BEGIN

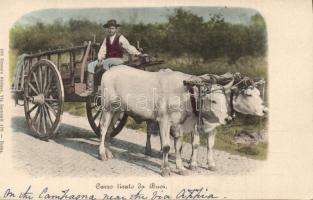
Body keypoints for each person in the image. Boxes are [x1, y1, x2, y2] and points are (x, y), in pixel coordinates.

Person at [80, 19, 142, 97]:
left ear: (115, 29)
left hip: (118, 60)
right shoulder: (106, 39)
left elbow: (128, 47)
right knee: (90, 65)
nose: (110, 30)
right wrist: (99, 59)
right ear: (107, 29)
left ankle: (106, 87)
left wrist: (138, 53)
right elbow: (102, 50)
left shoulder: (120, 38)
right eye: (109, 28)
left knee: (106, 63)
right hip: (107, 59)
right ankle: (90, 89)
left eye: (112, 28)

END

:: Work request ::
The required output is the line containing "left wrist: (138, 53)" through the last line of the records above, each copied exactly and nothing more.

:: Task solution ::
left wrist: (138, 53)
right elbow: (102, 50)
left shoulder: (120, 38)
right eye: (109, 28)
left knee: (106, 63)
right hip: (107, 59)
right ankle: (90, 89)
left eye: (112, 28)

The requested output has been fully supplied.